**TASK REQUIREMENTS**
- a) From the abstract on NF-κB inhibition in a swine model of chronic kidney disease, list everything the blood was collected to quantify.
- b) According to the abstract on NF-κB inhibition in a swine model of chronic kidney disease, how many weeks were the pigs with induced CKD followed?
- c) Translate this sentence from the abstract on NF-κB inhibition in a swine model of chronic kidney disease into Spanish: "Pigs were then euthanized and kidneys and hearts were studied ex vivo."

INTRA-RENAL MODULATION OF NF-κB ACTIVITY ATTENUATES CARDIAC INJURY IN A SWINE MODEL OF CKD: A RENAL-CARDIO AXIS.

Patients with chronic kidney disease (CKD) have a high cardiovascular mortality. CKD and heart failure (HF) coexist in up to 50% of patients and both associates with inflammation. We aim to define the cardiac phenotype of a novel swine model of CKD and test the hypothesis that inflammation of renal origin propels the development of precursors of HF in CKD. CKD was induced in 14 pigs, which were followed for 14 weeks. Renal (multi-detector CT) and cardiac (echocardiography) hemodynamics were quantified before and 8 weeks after single intra-renal administration of placebo or a biopolymer-fused peptide inhibitor of nuclear-factor kappa B (NF-κB) that blocks NF-κB activity and decreases inflammatory activity (SynB1-ELP-p50i). Blood was collected to quantify cytokines (TNF-α, MCP-1, interleukins), markers of inflammation (C-reactive protein), and biomarkers of HF (ANP, BNP). Pigs were then euthanized and kidneys and hearts were studied ex vivo. Normal pigs were used as time-matched controls. Renal dysfunction in CKD was accompanied by cardiac hypertrophy and fibrosis, diastolic dysfunction, increased renal and cardiac expression of TNF-a, MCP-1 and interleukins, canonical and non-canonical mediators of NF-κB signaling, circulating inflammatory factors and biomarkers of HF. Notably, most of these changes were improved after intra-renal SynB1-SynB1-ELP-p50i, although cardiac inflammatory signaling remained unaltered. The translational traits of this model support its use as a platform to test novel technologies to protect the kidney and the heart in CKD. A targeted inhibition of renal NF-κB signaling improves renal and cardiac function, suggesting an inflammatory renal-cardio axis underlying early HF pathophysiology in CKD.

**SUPPLIED DATA**
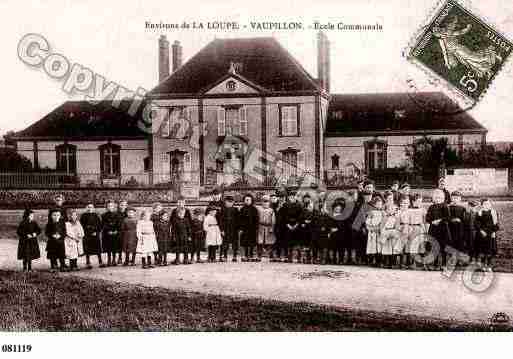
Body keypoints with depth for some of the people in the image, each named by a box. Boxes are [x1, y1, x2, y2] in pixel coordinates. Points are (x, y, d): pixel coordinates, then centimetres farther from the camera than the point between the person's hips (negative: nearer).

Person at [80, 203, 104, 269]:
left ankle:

**RESULTS OF THE EXERCISE**
- a) TNF-α, MCP-1, interleukins, C-reactive protein, ANP, BNP

- b) 14 weeks

- c) Luego se sacrificó a los cerdos y se estudiaron los riñones y los corazones ex vivo.